A good friend of mine has a saying;

Perfection is the enemy of good enough.- Ben Davies, 2020

It was first said, and I first heard it, when we were attempting to ship some new features to customers and the team were spending hours/days discussing some minute details which were preventing us from shipping.

Now there are a lot of quotes that are similar and likely said by people much wiser than myself and Ben - but stick with me. It's something that I try to keep at the front of mind when I'm writing code, so let me dig a little deeper.

I've been at Hospitable, where I work my 9-5, for over 4 years now and the company has grown steadily whilst I've been there. When I started the ARR was $1.3m, up until the last 12 months the engineering team was around 4-5 people, those 4-5 people (a couple of those people changed over time) worked to increase ARR to ~$5m.

We did ship good code, fast. We did focus on shipping customer value. We were relentless at it.

We did pick a language and a framework and stick to it - PHP and Laravel - they might not be the 'best' but they do the job and they allow us to ship fast.

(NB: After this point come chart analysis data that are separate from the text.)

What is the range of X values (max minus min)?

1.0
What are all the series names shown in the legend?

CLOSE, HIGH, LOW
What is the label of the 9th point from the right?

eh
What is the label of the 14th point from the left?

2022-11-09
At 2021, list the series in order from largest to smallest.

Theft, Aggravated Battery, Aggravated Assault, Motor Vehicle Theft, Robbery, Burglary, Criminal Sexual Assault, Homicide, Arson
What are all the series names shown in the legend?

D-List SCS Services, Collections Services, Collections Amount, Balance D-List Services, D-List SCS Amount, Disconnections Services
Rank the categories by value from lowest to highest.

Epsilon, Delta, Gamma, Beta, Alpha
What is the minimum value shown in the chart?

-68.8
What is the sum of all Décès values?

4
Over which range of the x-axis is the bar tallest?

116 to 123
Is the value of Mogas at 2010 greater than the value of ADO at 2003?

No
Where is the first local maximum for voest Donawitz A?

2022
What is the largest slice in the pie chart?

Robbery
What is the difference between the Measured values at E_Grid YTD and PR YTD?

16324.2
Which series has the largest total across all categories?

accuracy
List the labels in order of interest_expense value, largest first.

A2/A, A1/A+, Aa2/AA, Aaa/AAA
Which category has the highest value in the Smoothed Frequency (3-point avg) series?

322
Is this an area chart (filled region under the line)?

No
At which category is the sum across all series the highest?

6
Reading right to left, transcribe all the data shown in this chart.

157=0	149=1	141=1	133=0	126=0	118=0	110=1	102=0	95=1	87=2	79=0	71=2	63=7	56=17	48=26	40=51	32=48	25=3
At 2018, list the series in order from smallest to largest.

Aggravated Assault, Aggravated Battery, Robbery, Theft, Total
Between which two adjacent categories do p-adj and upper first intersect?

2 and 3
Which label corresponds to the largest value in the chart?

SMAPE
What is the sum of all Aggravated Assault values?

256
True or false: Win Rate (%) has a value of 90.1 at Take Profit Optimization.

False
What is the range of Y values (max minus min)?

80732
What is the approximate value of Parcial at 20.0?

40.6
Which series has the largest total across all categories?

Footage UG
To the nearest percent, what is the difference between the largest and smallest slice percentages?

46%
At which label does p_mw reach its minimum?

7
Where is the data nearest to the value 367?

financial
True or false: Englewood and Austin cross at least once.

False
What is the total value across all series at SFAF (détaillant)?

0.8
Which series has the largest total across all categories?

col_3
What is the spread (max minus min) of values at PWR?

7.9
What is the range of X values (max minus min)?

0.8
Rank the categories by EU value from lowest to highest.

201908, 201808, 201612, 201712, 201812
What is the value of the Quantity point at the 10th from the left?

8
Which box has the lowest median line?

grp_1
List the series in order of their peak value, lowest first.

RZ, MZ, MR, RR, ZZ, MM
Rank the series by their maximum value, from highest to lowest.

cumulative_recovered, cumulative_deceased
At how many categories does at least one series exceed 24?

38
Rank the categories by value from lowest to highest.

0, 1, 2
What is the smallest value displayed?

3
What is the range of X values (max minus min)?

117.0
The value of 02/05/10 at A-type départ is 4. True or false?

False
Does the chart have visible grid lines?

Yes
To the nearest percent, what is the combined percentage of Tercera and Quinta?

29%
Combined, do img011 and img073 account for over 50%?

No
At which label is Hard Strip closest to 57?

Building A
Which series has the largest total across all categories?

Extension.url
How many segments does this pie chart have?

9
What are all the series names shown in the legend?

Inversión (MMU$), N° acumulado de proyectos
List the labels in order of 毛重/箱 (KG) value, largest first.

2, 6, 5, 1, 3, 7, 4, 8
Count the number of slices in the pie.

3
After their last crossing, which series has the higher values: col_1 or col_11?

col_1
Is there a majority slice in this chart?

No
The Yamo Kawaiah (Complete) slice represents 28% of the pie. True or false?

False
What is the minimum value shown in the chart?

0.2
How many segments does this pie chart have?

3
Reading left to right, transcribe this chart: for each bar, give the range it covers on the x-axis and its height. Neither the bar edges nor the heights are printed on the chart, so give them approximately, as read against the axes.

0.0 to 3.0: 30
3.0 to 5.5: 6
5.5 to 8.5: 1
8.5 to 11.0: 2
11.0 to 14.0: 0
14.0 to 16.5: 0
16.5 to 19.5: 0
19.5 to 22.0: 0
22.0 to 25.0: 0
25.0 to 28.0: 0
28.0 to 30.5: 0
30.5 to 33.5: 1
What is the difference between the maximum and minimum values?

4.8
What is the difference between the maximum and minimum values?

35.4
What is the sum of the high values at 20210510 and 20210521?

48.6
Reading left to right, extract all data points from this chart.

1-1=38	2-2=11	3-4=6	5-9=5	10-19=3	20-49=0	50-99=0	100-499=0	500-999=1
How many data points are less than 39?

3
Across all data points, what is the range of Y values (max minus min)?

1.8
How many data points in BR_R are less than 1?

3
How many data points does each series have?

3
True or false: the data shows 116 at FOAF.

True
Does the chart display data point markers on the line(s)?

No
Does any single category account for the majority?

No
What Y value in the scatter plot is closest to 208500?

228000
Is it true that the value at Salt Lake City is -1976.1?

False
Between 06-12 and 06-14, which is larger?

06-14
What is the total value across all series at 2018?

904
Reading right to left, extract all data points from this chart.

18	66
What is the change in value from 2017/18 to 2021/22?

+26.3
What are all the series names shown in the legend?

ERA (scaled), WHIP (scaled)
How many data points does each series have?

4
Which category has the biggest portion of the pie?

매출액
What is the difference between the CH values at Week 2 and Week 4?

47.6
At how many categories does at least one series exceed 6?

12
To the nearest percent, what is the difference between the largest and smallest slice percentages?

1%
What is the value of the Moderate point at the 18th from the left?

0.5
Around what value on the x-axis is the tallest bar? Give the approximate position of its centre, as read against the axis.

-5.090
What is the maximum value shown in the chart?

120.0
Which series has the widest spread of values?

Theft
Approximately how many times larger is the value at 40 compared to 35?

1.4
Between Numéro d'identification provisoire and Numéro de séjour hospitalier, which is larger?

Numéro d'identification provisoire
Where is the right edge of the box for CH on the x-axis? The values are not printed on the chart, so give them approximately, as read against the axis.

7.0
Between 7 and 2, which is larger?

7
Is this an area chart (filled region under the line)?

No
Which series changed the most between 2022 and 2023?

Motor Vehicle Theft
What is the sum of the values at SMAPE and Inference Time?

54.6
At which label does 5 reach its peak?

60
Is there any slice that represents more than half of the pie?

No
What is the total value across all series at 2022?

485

We didn't spend too much time figuring out the perfect structure for our monolith. We didn't argue about what pattern is the best, nor whether a controller was too fat or a model too skinny.

That doesn't mean we didn't take time when appropriate to think things through or to plan a feature but what our collective mindset allowed us to do was to "disagree and commit" - have the discussions, pick a road and follow it, even if it wasn't your road.

What I try/want to encourage my team to do is write the code that is good enough, that solves the problem, provides customer value and can be shipped today.

Today we are approaching a team of 15 engineers and whilst we are growing we still want to retain that ability to ship code that is good enough.